I don't doubt the quality of Armstrong products, nor was I referring to initial coating on new wood in my replies. The OP was talking about recoating an existing deck that previously had a solid colored oil deck stain. 

We good on that?


----------



## KennMacMoragh (Sep 16, 2008)

Caslon said:


> Weren't we all talking recoating with oil based solid colored deck stains?
> 
> I don't doubt the quality of Armstrong products, nor was I referring to initial coating on new wood in my replies. The OP was talking about recoating an existing deck that previously had a solid colored oil deck stain.
> 
> We good on that?


Yes, but they make semi-solid stain.

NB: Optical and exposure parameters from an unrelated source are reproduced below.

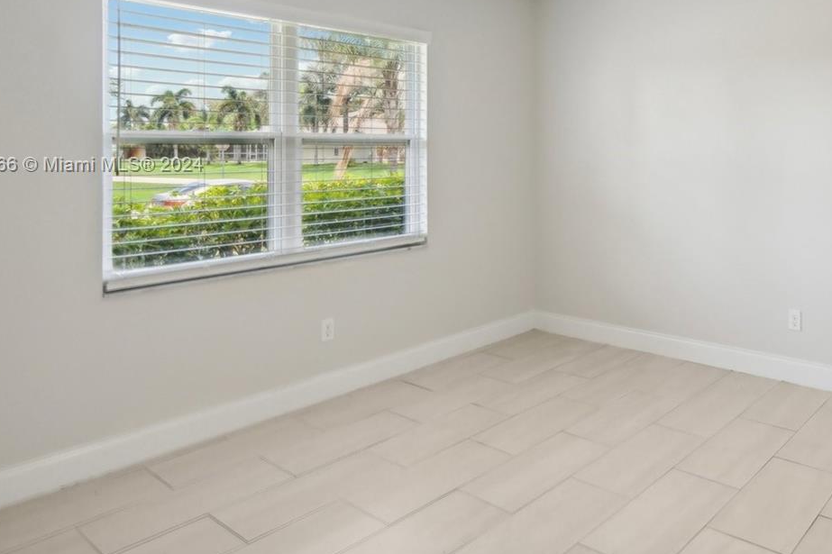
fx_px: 601
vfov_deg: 48.3
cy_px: 166
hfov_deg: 64.7
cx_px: 635
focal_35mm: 26
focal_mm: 10
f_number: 8
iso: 1250
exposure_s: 1/40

You can see through it a little bit, or if you want you can spray on a second coat and it basically becomes solid. You can use two coats to cover whatever crud is left on the deck that you couldn't get off. Like I said, you didn't say exactly what you tried so I'm not sure what you were talking about.


----------



## Caslon (Dec 15, 2007)

KennMacMoragh said:


> Yes, but they make semi-solid stain. You can see through it a little bit, or if you want you can spray on a second coat and it basically becomes solid. You can use two coats to cover whatever crud is left on the deck that you couldn't get off. Like I said, you didn't say exactly what you tried so I'm not sure what you were talking about.


I know. But the original poster (OP) was not talking semi-transparent oil based deck stain. There's a huge difference between semi-transparent oil stains and SOLID COLORED oil based deck stains.


----------



## KennMacMoragh (Sep 16, 2008)

Caslon said:


> I know. But the original poster (OP) was not talking semi-transparent oil based deck stain. There's a huge difference between semi-transparent oil stains and SOLID COLORED oil based deck stains.


I know, but the stuff I am talking about is not much different than a solid colored deck stain. It's semi solid, not semi transparent.


----------



## Caslon (Dec 15, 2007)

You might not like the result.


----------